U.S. Water News Online
PORTLAND, Ore. -- Red Lion Hotels has won the 1996 BEST Innovation Award for waste water recovery and recycling improvements in its central laundry in southeast Portland.
The demonstration project, a micro-filtration system that recovers heat and recycles water, is the first project of the Hospitality Industry Forum on Energy Conservation (HIFEC).
The hotel consortium was formed by the Department of Energy to speed the introduction of energy-efficient technologies into the hotel/motel industry. Consortium members include Red Lion Hotels, Holiday Inn, Promus Corporation, Sheraton, and La Quinta. The consortium represents about 30 percent of all hotel/motel square footage in the United States.
Red Lion's central laundry facility, located in Portland's Central East Side Industrial Area, goes through an average of 70,000 gallons of fresh water per day and has the capacity to wash 25,000 pounds of laundry per day. The facility now consumes about 26 million gallons of water per year.
The micro-filtration system -- expected to be a model for the rest of the hospitality industry -- became operational in December, 1995. The system, which is manufactured by Wastewater Resources, Inc., uses a series of filters and a membrane to filter out suspended solids and oils from laundry waste water normally discharged to the sewer and recycles the water for reuse and heat recovery.

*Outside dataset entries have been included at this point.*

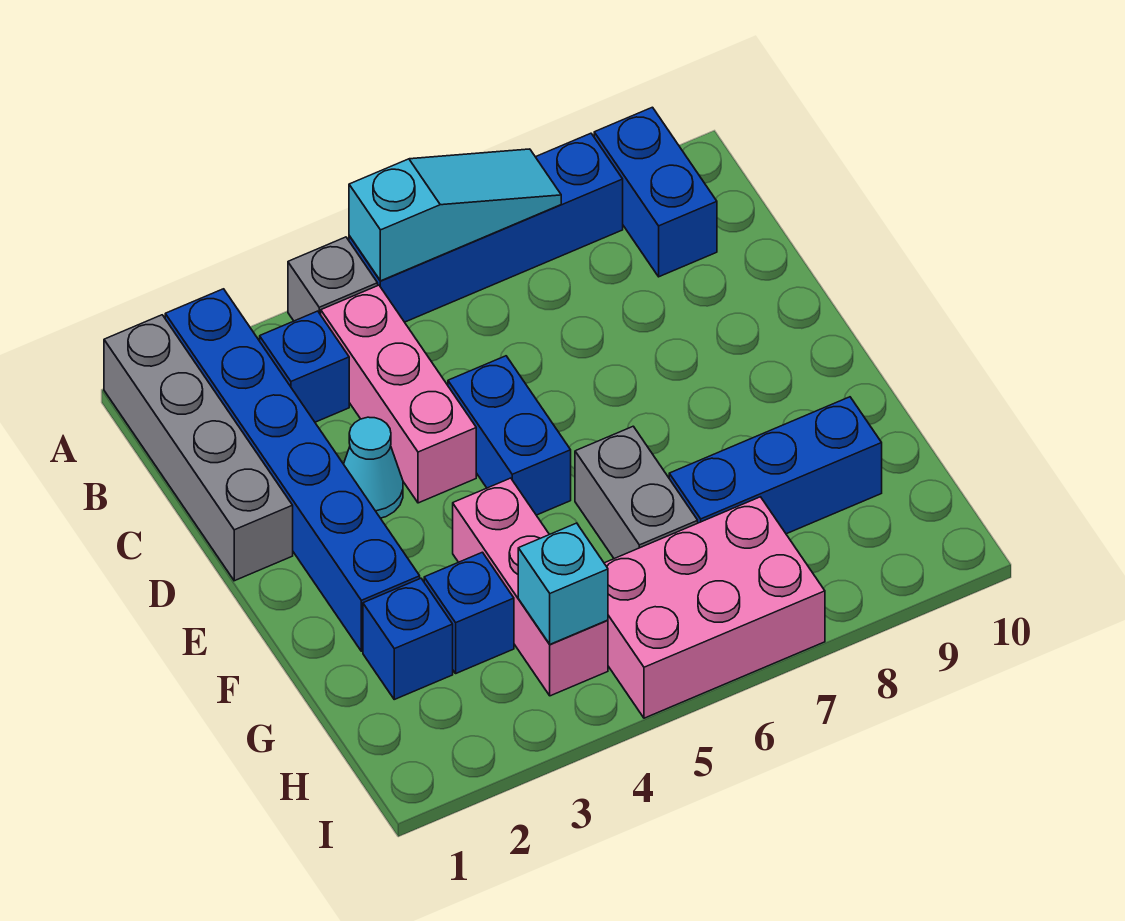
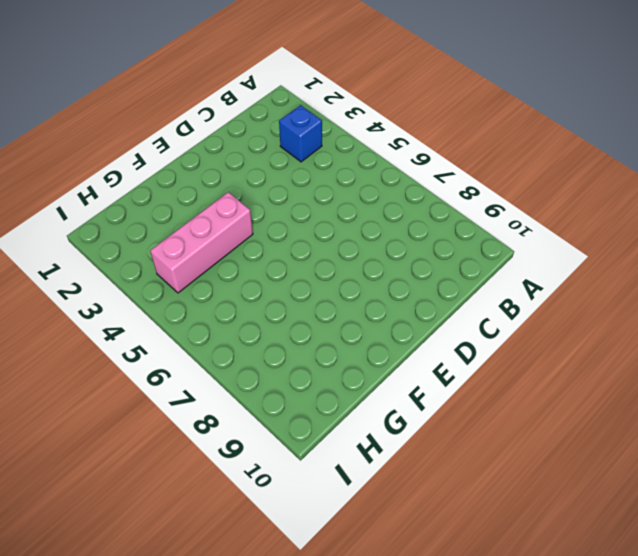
none -> grey 1x4 brick [104,315,293,581]
none -> blue 1x6 brick [165,289,420,651]
none -> grey 1x1 brick [288,237,378,321]

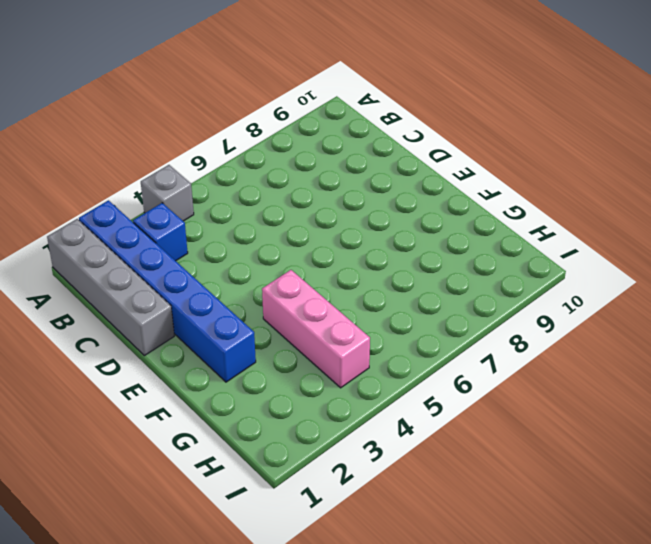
none -> blue 1x4 brick [349,133,623,322]
none -> blue 1x2 brick [594,107,717,277]
none -> pink 1x3 brick [321,285,476,503]

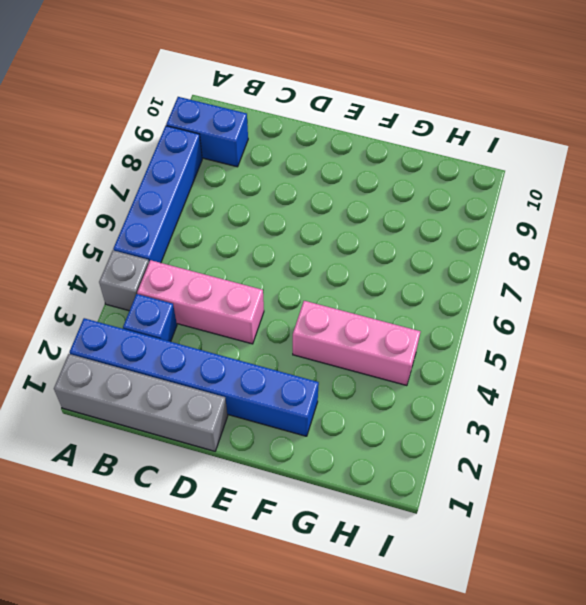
none -> cyan 1x1 cone [344,417,403,518]
none -> blue 1x2 brick [448,356,571,515]
none -> grey 1x2 brick [575,426,698,559]

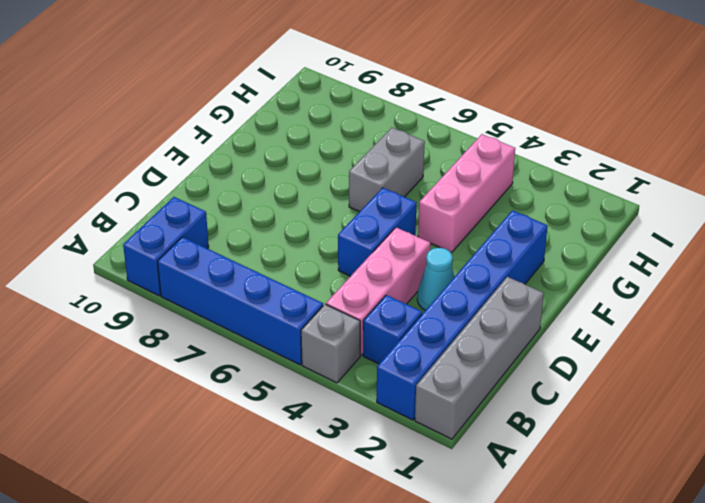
none -> blue 1x1 brick [363,578,453,699]
none -> blue 1x1 brick [424,552,514,673]
none -> blue 1x3 brick [669,397,882,534]

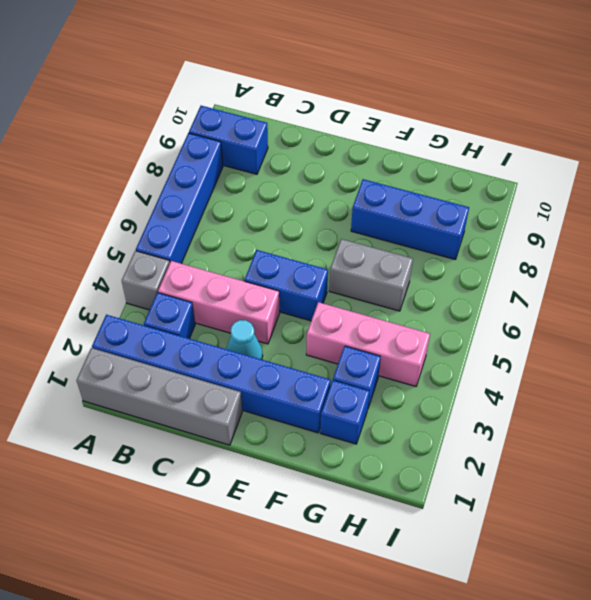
blue 1x3 brick [351,179,469,260] -> blue 1x3 brick turned to [669,397,882,534]
none -> pink 2x3 brick [604,497,825,718]
none -> cyan 1x3 slope [349,149,561,281]
none -> cyan 1x1 brick [518,523,608,644]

The old system continually heated 52 degree F. city water to 150 degrees F. and dumped it after a single use. Now, a microprocessor directs the new system to recycle 110 degree F. water through a mechanical shaker screen, pressurized stainless steel strainer, and into the submicron membrane filter.

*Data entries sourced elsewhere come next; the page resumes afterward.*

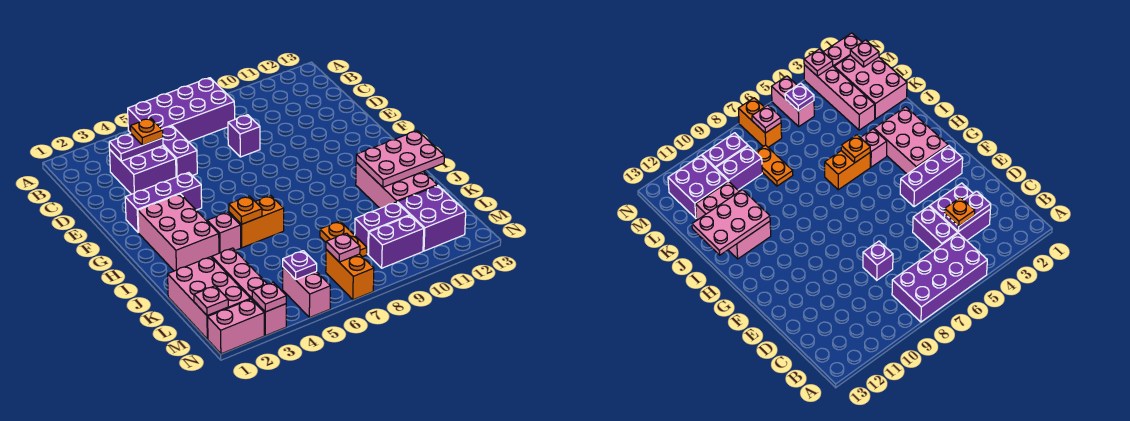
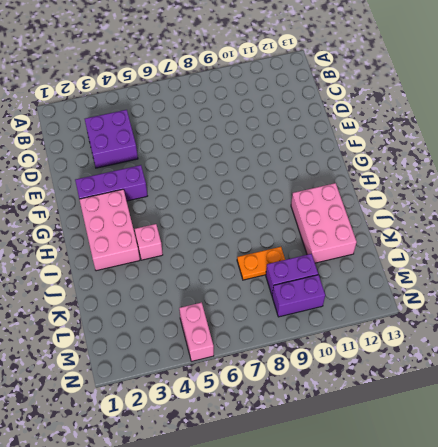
orange 1x2 plate [237,247,285,280] -> orange 1x2 plate turned to [320,221,367,257]
none -> purple 2x4 brick [128,78,235,142]
none -> purple 1x2 brick [162,126,197,177]
none -> purple 1x1 brick [228,115,260,157]

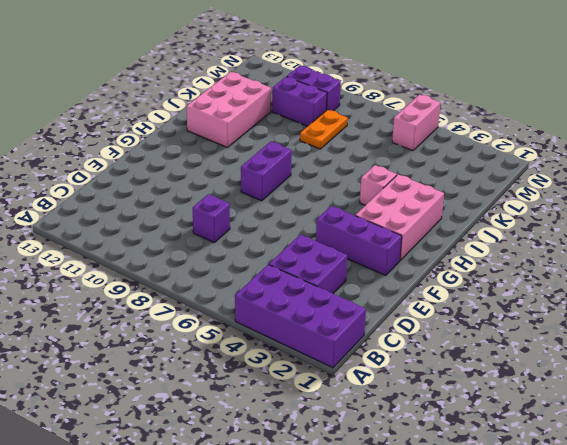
purple 2x4 brick [235,265,366,368] -> purple 2x4 brick moved to [128,78,235,142]
purple 1x2 brick [241,142,292,201] -> purple 1x2 brick moved to [162,126,197,177]
none -> orange 1x2 brick [229,196,284,248]
none -> pink 2x3 brick [168,257,251,339]
none -> pink 1x4 brick [212,248,286,336]

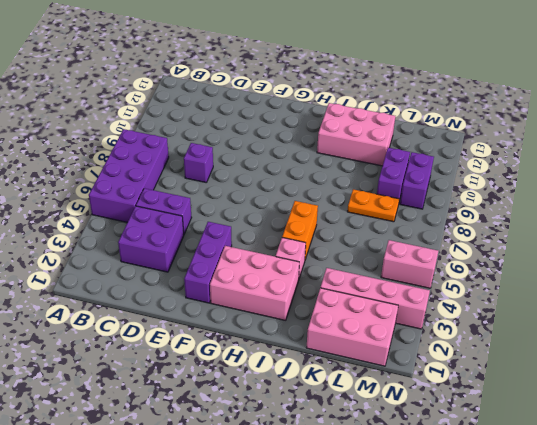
none -> purple 2x2 brick [397,185,466,251]
none -> orange 1x2 brick [326,250,374,300]
none -> pink 1x2 brick [208,299,264,354]

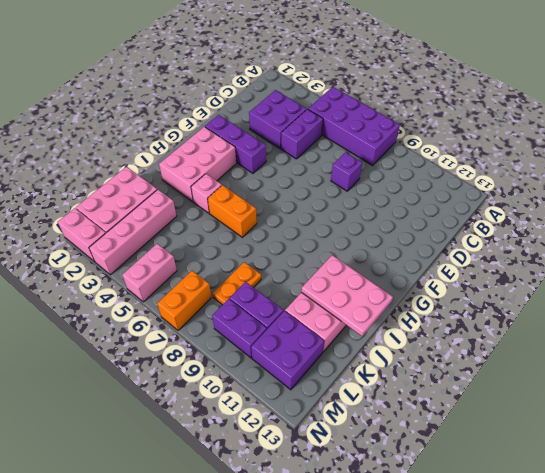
none -> purple 1x2 plate [109,133,163,161]
none -> orange 1x1 plate [229,196,262,224]
none -> pink 1x1 plate [194,286,228,316]

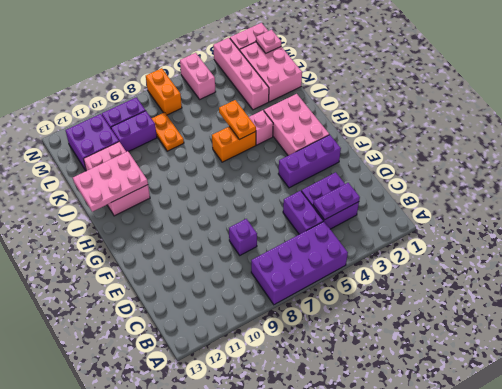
orange 1x2 plate [219,100,256,140] -> orange 1x1 plate [229,196,262,224]
none -> purple 1x1 plate [283,251,317,280]
none -> pink 1x1 plate [326,233,360,262]
none -> pink 1x1 plate [252,282,286,312]

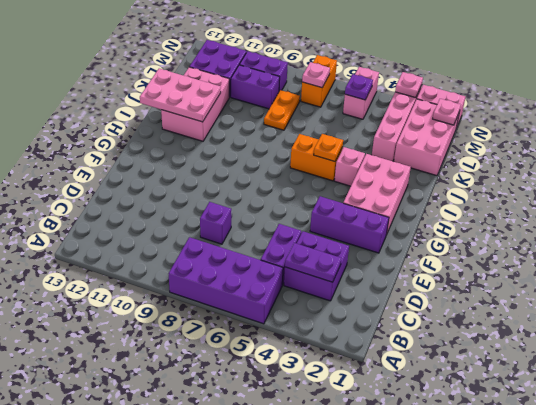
none -> orange 1x1 plate [130,118,163,145]

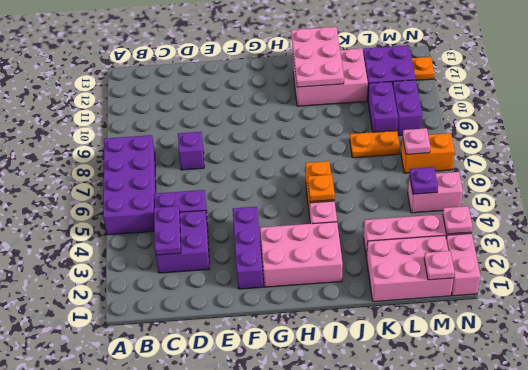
orange 1x1 plate [412,57,434,80] -> orange 1x1 plate moved to [130,118,163,145]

Together, they remove particulates to 0.5 microns. The filtered water is then heated by the existing gas steam boiler to 150 degrees F. and run back through the washers.

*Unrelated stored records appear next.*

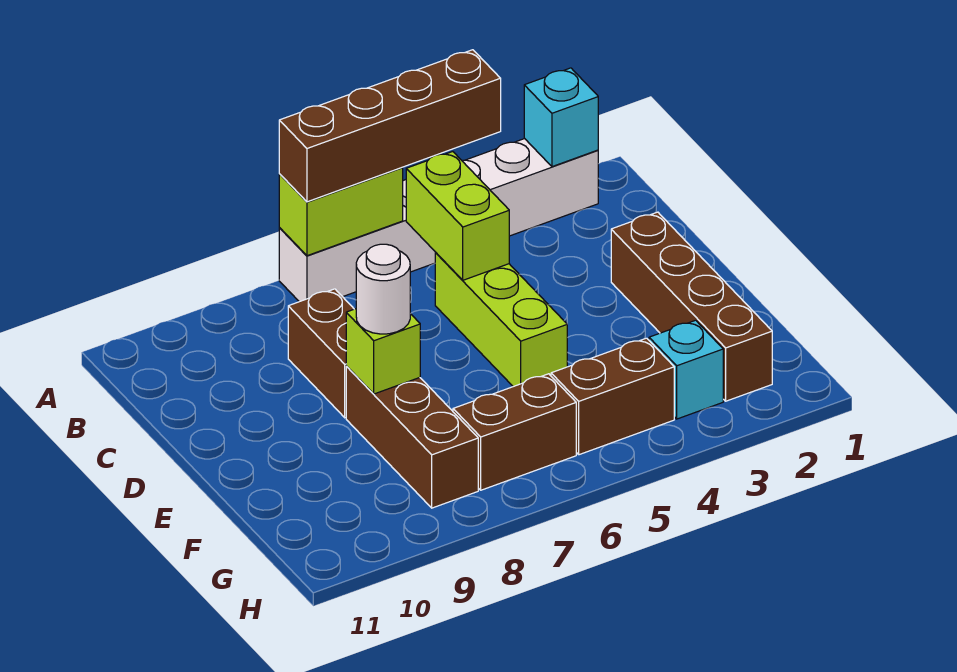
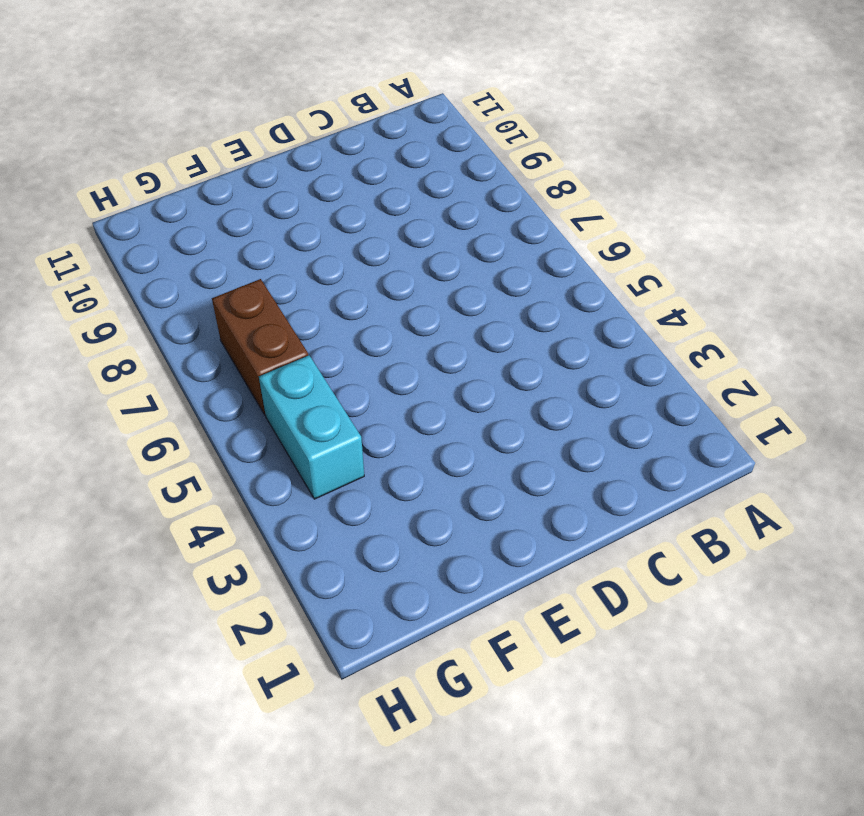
cyan 1x2 brick [259,355,364,499] -> brown 1x2 brick [551,338,674,455]
none -> white 1x6 brick [279,139,598,302]
none -> lime 1x3 brick [435,253,567,387]
none -> brown 1x2 brick [288,289,354,418]

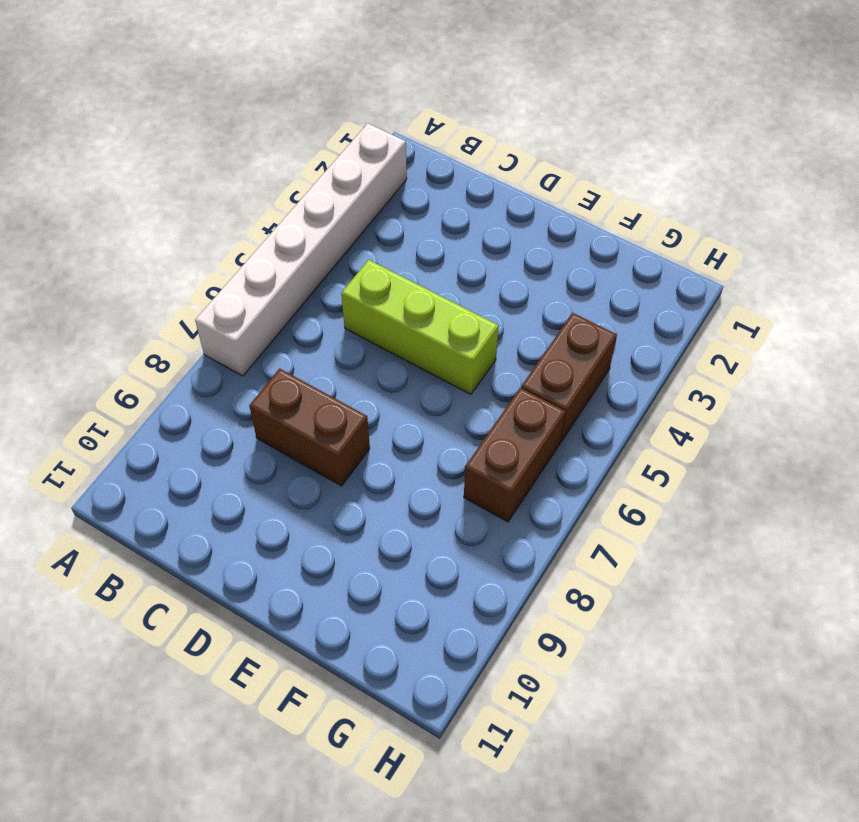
none -> brown 1x4 brick [611,212,772,401]
none -> brown 1x3 brick [346,366,478,508]
none -> cyan 1x1 brick [649,320,723,419]

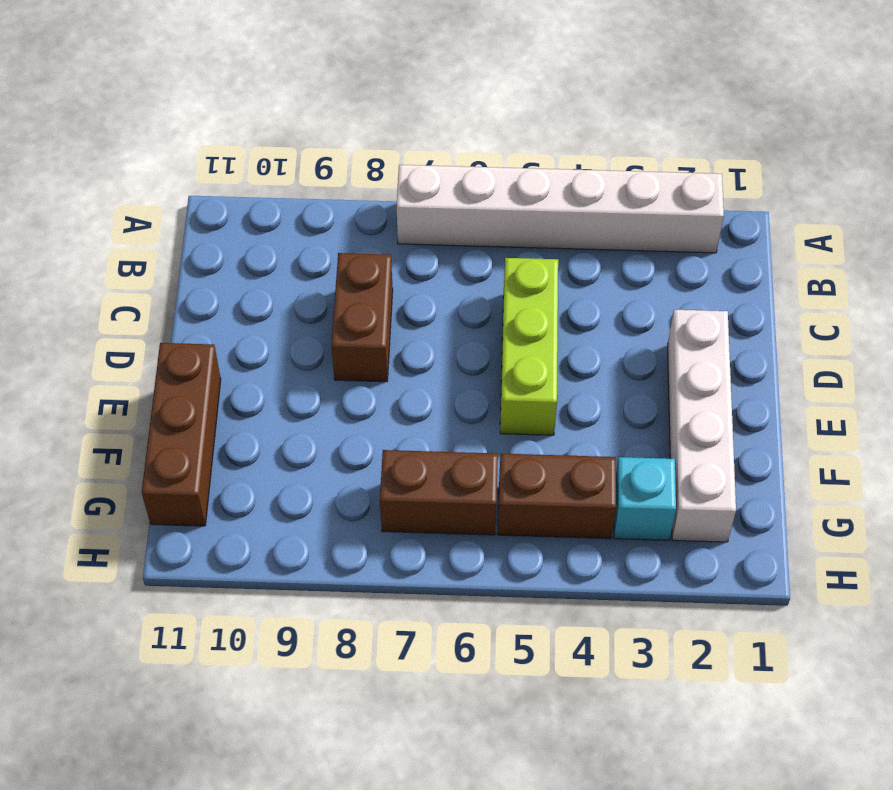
white 1x4 brick [668,310,736,542] -> brown 1x4 brick [611,212,772,401]
brown 1x3 brick [142,343,221,526] -> brown 1x3 brick moved to [346,366,478,508]
none -> cyan 1x1 brick [524,68,598,167]
none -> lime 1x2 brick [279,168,403,256]
none -> lime 1x2 brick [406,152,509,280]

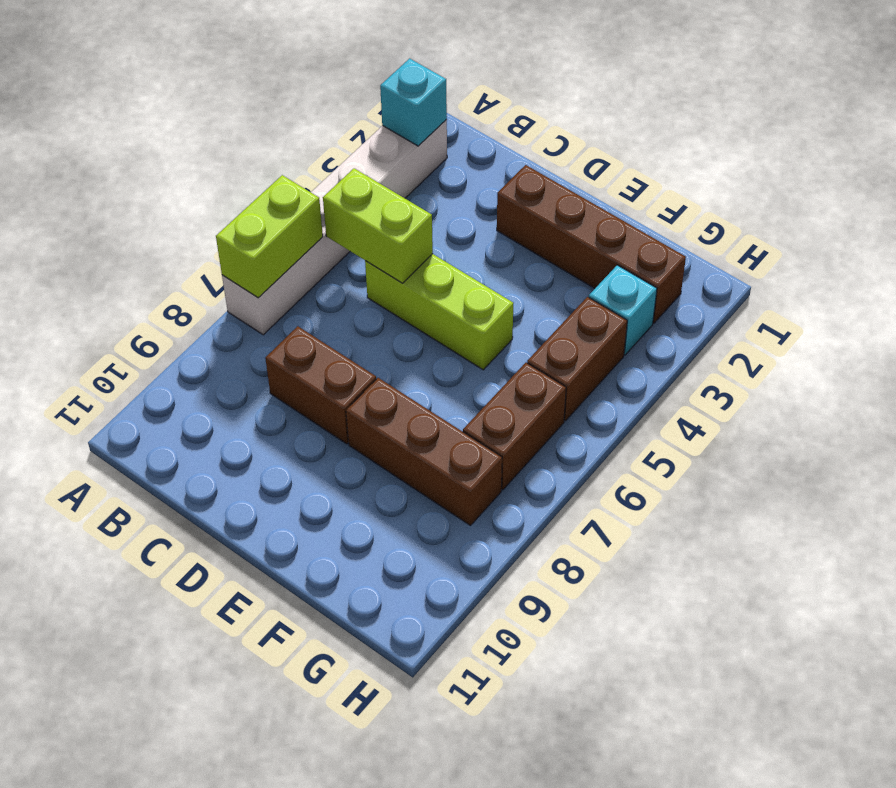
none -> lime 1x1 brick [346,309,420,394]
none -> brown 1x4 brick [279,50,501,202]
none -> white 1x1 round brick [356,244,410,334]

The innovative recycling project is expected to yield a number of benefits, both environmental and economic. The system is expected to reduce water use at the Portland laundry facility by at least 40 percent. Most of the thermal energy from hot water discharges will be recovered, which will lead to an estimated gas bill savings of 40 to 50 percent.
Overall, water and energy cost savings of $40,000 per year are projected. The filtration system may even allow for the recovery of some cleaning detergents. Water that goes back to the city water system is restored to its pH balance before discharge. Capital costs for the filtration system came to $180,000, with a payback of about 3.5 years.
The technology used in this demonstration project is being monitored and evaluated for HIFEC by DOE's Pacific Northwest National Laboratory. The unit was co-funded by Red Lion Hotels and U.S. DOE through its Energy Saver Program. Other project supporters were the Oregon Department of Energy, which provided a tax credit, the City of Portland, Northwest Natural Gas, and Portland General Electric.